There is a currently hidden option to make a consensus graph. It's enabled with -C.

It's hidden because it seems that it sometimes breaks and we haven't had time to debug it

You can use this by following the hidden help text in the pggb script.

Something ilke pggb -C cons,100 should give you what you're interested in.
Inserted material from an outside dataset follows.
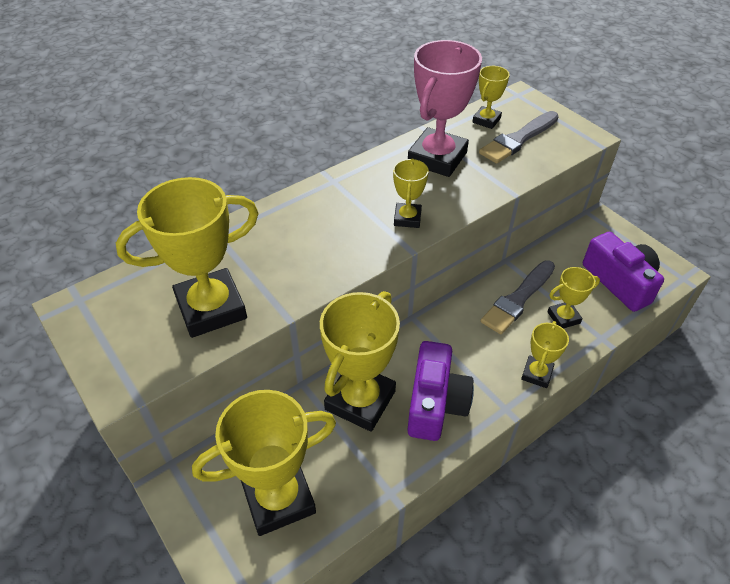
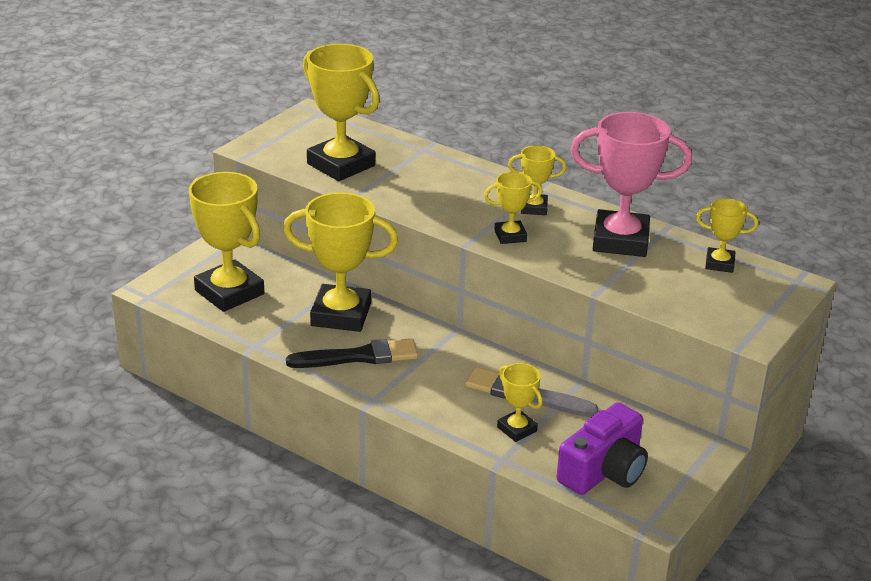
camera: 70 degrees right, 15 degrees down
(435, 403) = (358, 357): purple camera -> black brush
(518, 139) = (699, 288): grey brush -> none
(536, 374) = (426, 416): yellow trophy -> yellow trophy (533, 208)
This will be an additional graph written to the output directory.

    #echo "    -C, --consensus-spec SPEC   consensus graph specification: write consensus graphs to"                         
    #echo "                                BASENAME.cons_[spec].gfa; where each spec contains at least a min_len parameter"  
    #echo "                                (which defines the length of divergences from consensus paths to preserve in the" 
    #echo "                                output), optionally a file containing reference paths to preserve in the output," 
    #echo "                                a flag (y/n) indicating whether we should also use the POA consensus paths, a"    
    #echo "                                minimum coverage of consensus paths to retain (min_cov), and a maximum allele"    
    #echo "                                length (max_len, defaults to 1e6); implies -a; example:"                          
    #echo "                                cons,100,1000:refs1.txt:n,1000:refs2.txt:y:2.3:1000000,10000"                     
    #echo "                                [default: off]"                                                                   
ekg commented 2 years ago

Sorry, this is hard-disabled. You'll need to apply this diff to use it.

diff --git a/pggb b/pggb
index a872aef..40c0050 100755
--- a/pggb
+++ b/pggb
@@ -52,7 +52,7 @@ fi

 # read the options
 cmd=$0" "$@
-TEMP=`getopt -o i:o:D:a:p:n:s:l:K:F:k:x:f:B:H:j:P:O:Me:t:T:vhASY:G:Q:d:I:R:NbrmZzV: --long input-fasta:,output-dir:,temp-dir:,input-paf:,map-pct-id:,n-mappings:,segment-length:,block-length-min:,mash-kmer:,mash-kmer-thres:,min-match-length:,sparse-map:,sparse-factor:,transclose-batch:,n-haps:,path-jump-max:,subpath-min:,edge-jump-max:,threads:,poa-threads:,skip-viz,do-layout,help,no-merge-segments,do-stats,exclude-delim:,poa-length-target:,poa-params:,poa-padding:,run-abpoa,global-poa,write-maf,consensus-spec:,consensus-prefix:,pad-max-depth:,block-id-min:,block-ratio-min:,no-splits,resume,keep-temp-files,multiqc,compress,vcf-spec: -n 'pggb' -- "$@"`
+TEMP=`getopt -o i:o:D:a:p:n:s:l:K:F:k:x:f:B:H:j:P:O:Me:t:T:vhASY:G:Q:C:d:I:R:NbrmZzV: --long input-fasta:,output-dir:,temp-dir:,input-paf:,map-pct-id:,n-mappings:,segment-length:,block-length-min:,mash-kmer:,mash-kmer-thres:,min-match-length:,sparse-map:,sparse-factor:,transclose-batch:,n-haps:,path-jump-max:,subpath-min:,edge-jump-max:,threads:,poa-threads:,skip-viz,do-layout,help,no-merge-segments,do-stats,exclude-delim:,poa-length-target:,poa-params:,poa-padding:,run-abpoa,global-poa,write-maf,consensus-spec:,consensus-prefix:,pad-max-depth:,block-id-min:,block-ratio-min:,no-splits,resume,keep-temp-files,multiqc,compress,vcf-spec: -n 'pggb' -- "$@"`
 eval set -- "$TEMP"

 # extract options and their arguments into variables.
@@ -84,7 +84,7 @@ while true ; do
         -b|--run-abpoa) run_abpoa=true ; shift ;;
         -z|--global-poa) run_global_poa=true ; shift ;;
         -M|--write-maf) write_maf=true ; shift ;;
-        #-C|--consensus-spec) consensus_spec=$2 ; shift 2 ;;
+        -C|--consensus-spec) consensus_spec=$2 ; shift 2 ;;
         -Q|--consensus-prefix) consensus_prefix=$2 ; shift 2 ;;
         -t|--threads) threads=$2 ; shift 2 ;;
         -T|--poa-threads) poa_threads=$2 ; shift 2 ;;
ekg commented 2 years ago

I caution that this will still leave nodes that are as long as the POA target length, and there can be SNPs between them. A method that works directly on the PGGB graph output (generic GFA) would seem to be better. It would be amazing if someone developed a generic method to do this.

VLoegler commented 2 years ago

Thanks for the answer!